Data entries:
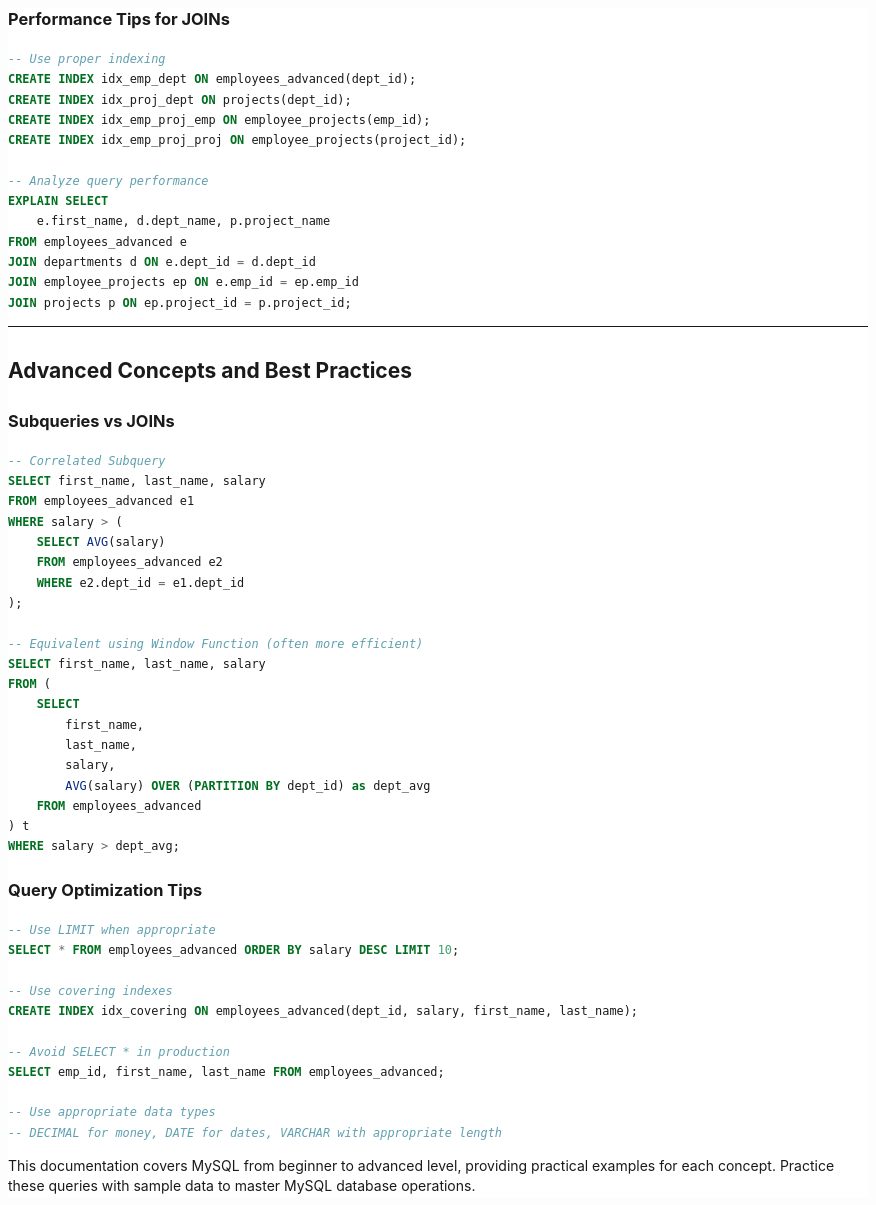 
### Performance Tips for JOINs

```sql
-- Use proper indexing
CREATE INDEX idx_emp_dept ON employees_advanced(dept_id);
CREATE INDEX idx_proj_dept ON projects(dept_id);
CREATE INDEX idx_emp_proj_emp ON employee_projects(emp_id);
CREATE INDEX idx_emp_proj_proj ON employee_projects(project_id);

-- Analyze query performance
EXPLAIN SELECT 
    e.first_name, d.dept_name, p.project_name
FROM employees_advanced e
JOIN departments d ON e.dept_id = d.dept_id
JOIN employee_projects ep ON e.emp_id = ep.emp_id
JOIN projects p ON ep.project_id = p.project_id;
```

---

## Advanced Concepts and Best Practices

### Subqueries vs JOINs

```sql
-- Correlated Subquery
SELECT first_name, last_name, salary
FROM employees_advanced e1
WHERE salary > (
    SELECT AVG(salary) 
    FROM employees_advanced e2 
    WHERE e2.dept_id = e1.dept_id
);

-- Equivalent using Window Function (often more efficient)
SELECT first_name, last_name, salary
FROM (
    SELECT 
        first_name, 
        last_name, 
        salary,
        AVG(salary) OVER (PARTITION BY dept_id) as dept_avg
    FROM employees_advanced
) t
WHERE salary > dept_avg;
```

### Query Optimization Tips

```sql
-- Use LIMIT when appropriate
SELECT * FROM employees_advanced ORDER BY salary DESC LIMIT 10;

-- Use covering indexes
CREATE INDEX idx_covering ON employees_advanced(dept_id, salary, first_name, last_name);

-- Avoid SELECT * in production
SELECT emp_id, first_name, last_name FROM employees_advanced;

-- Use appropriate data types
-- DECIMAL for money, DATE for dates, VARCHAR with appropriate length
```

This documentation covers MySQL from beginner to advanced level, providing practical examples for each concept. Practice these queries with sample data to master MySQL database operations.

◆ PROMPT
Search the entries for the line holding "### Query Optimization Tips". Return that line and the ones after it through the last, exactly.

◆ RESPONSE TO THE EXERCISE
### Query Optimization Tips

```sql
-- Use LIMIT when appropriate
SELECT * FROM employees_advanced ORDER BY salary DESC LIMIT 10;

-- Use covering indexes
CREATE INDEX idx_covering ON employees_advanced(dept_id, salary, first_name, last_name);

-- Avoid SELECT * in production
SELECT emp_id, first_name, last_name FROM employees_advanced;

-- Use appropriate data types
-- DECIMAL for money, DATE for dates, VARCHAR with appropriate length
```

This documentation covers MySQL from beginner to advanced level, providing practical examples for each concept. Practice these queries with sample data to master MySQL database operations.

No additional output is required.